### Supplied passage
════════════════════

The following article presents findings based on extensive research that have been edited and adapted for this webpage by the original author. PS25 is honored to have contributed to (by means of performing the work) and collaborated on the reconstruction of the symphony, made possible through the work of:

Hlib Fareniuk, PhD Student at the Music Theory Department of the Ukrainian National Academy of Music

Kyiv, Ukraine

Kyiv, Ukraine- May 30th, 2025

Borys Liatoshynsky’s Third Symphony

Borys Liatoshynsky’s Third Symphony undoubtedly ranks among the most famous works of the composer, as well as among the peak achievements of 20th-century Ukrainian art.

The work on the Third Symphony in total lasted more than a decade. From the recollections of the composer’s contemporaries, we know that the idea for the future composition was crystallizing during World War II, and the first drafts of the symphony was completed by Liatoshynsky at the end of the summer of 1948. That same year, a nationwide campaign against "formalism" and “anti-people" elements in music was a regular practice in the Soviet Union.  These euphemisms were used to mark unacceptable works and justify further persecution of their authors. The Communist Party demanded that art serve solely as a tool for propaganda, reinforcing the state’s ideological agenda. Artistic value was not considered.

During the aforementioned 1948 campaign, Borys Liaatoshynsky was labeled as "the main representative of the formalist trend in Ukraine." To avoid further attacks from the state, the composer postponed orchestrating the Third Symphony for almost three years; only in 1951 was the work completed in full score. Its premiere took place in Kyiv on October 25, 1951, conducted by Natan Rakhlin. The composer appended the epigraph “Peace Shall Defeat War” to the symphony, the meaning of which was not immediately obvious to us but had a clear connotation in the Soviet Union of the early 1950s.

════════════════════

### Extracted data
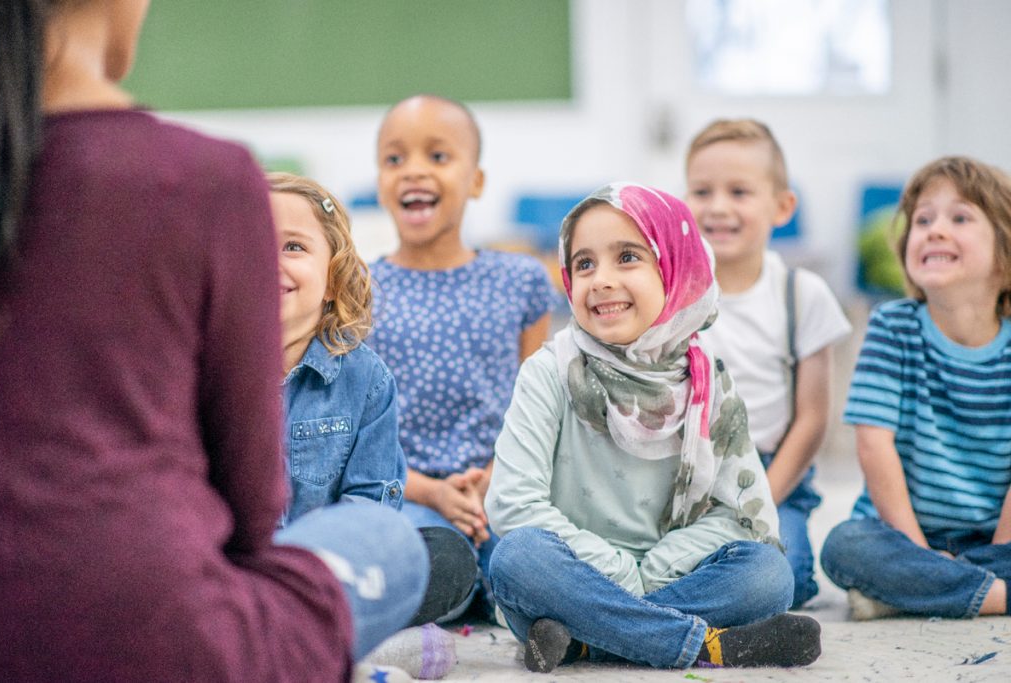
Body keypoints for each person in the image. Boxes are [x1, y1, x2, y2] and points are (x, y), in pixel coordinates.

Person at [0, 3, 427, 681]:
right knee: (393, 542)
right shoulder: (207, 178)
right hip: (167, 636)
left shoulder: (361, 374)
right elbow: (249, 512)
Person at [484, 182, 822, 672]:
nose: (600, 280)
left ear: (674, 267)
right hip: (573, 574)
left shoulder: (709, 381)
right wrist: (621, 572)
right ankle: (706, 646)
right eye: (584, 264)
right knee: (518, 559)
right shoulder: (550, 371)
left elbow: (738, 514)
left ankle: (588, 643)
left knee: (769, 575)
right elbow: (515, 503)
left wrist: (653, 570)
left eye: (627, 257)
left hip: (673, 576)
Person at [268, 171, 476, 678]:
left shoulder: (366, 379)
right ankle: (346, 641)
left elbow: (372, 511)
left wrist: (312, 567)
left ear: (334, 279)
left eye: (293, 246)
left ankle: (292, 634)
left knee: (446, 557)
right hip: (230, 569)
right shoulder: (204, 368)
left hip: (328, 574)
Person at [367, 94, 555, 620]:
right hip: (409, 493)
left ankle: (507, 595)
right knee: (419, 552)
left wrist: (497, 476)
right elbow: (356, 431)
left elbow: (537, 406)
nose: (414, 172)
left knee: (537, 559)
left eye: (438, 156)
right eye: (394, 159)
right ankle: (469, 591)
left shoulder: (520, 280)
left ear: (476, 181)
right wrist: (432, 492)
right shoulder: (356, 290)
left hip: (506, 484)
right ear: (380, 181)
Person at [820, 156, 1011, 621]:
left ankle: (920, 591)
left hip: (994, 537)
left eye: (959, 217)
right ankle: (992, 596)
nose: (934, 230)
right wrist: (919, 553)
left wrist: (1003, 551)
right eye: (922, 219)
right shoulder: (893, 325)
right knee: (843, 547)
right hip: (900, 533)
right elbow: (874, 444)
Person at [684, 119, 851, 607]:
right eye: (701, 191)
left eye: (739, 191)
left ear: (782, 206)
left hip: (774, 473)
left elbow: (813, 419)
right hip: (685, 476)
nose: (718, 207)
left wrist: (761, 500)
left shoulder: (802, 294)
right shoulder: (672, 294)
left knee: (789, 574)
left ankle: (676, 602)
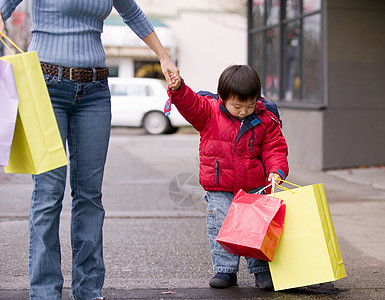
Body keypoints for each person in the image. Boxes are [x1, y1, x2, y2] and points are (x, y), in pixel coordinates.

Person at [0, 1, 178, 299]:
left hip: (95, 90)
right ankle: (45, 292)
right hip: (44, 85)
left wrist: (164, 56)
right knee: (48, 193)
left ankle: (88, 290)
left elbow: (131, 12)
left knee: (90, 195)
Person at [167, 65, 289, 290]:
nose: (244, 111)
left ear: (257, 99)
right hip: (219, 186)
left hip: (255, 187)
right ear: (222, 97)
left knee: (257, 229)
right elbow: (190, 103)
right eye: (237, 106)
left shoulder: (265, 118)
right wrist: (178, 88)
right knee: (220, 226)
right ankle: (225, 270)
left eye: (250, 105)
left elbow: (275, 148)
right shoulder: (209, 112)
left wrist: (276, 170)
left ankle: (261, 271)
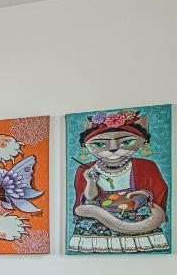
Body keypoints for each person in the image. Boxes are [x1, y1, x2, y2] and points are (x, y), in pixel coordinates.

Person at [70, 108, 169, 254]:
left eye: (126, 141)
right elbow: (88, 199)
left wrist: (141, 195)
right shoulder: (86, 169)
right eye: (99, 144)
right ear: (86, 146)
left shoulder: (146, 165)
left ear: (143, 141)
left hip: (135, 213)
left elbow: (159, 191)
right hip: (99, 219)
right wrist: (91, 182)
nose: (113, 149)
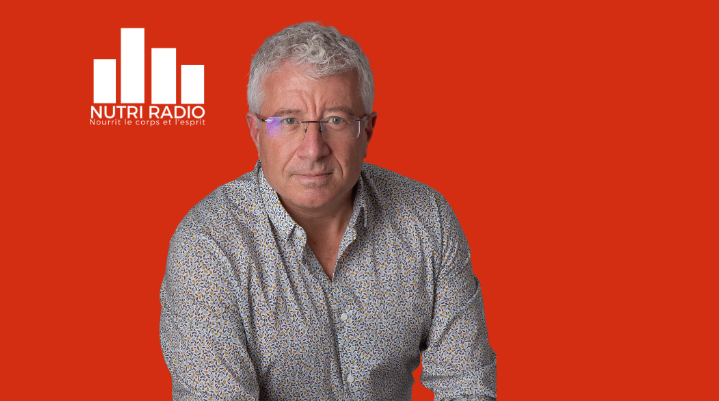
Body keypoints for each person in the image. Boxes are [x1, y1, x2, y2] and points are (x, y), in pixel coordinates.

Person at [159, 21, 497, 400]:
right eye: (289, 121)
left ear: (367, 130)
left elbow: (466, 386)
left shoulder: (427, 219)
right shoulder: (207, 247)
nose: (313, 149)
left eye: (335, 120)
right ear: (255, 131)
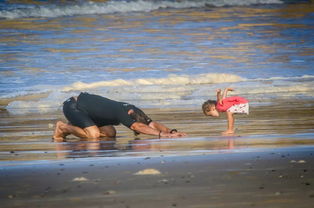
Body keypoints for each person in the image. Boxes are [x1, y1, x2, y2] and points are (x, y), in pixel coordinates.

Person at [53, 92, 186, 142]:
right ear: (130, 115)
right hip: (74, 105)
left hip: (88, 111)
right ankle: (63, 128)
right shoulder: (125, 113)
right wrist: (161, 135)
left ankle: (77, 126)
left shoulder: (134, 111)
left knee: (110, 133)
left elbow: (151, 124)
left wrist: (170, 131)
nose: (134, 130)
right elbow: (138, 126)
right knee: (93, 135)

════════════════════

### Using the information
1. Name every person the symphony article mentions by name.
2. Recast the paragraph of the symphony article that begins "During the aforementioned 1948 campaign" as a short bulleted list that keeps its main facts.
The lines have no connection to the symphony article.

### Answers to the exercise
1. Hlib Fareniuk, Borys Liatoshynsky, Natan Rakhlin

2.
- In the 1948 campaign, the composer was labeled "the main representative of the formalist trend in Ukraine."
- To avoid further attacks from the state, he put off orchestrating the Third Symphony for almost three years.
- The full score was completed only in 1951.
- The premiere took place in Kyiv on October 25, 1951, under conductor Natan Rakhlin.
- The composer gave the symphony the epigraph "Peace Shall Defeat War," which had a clear connotation in the Soviet Union of the early 1950s.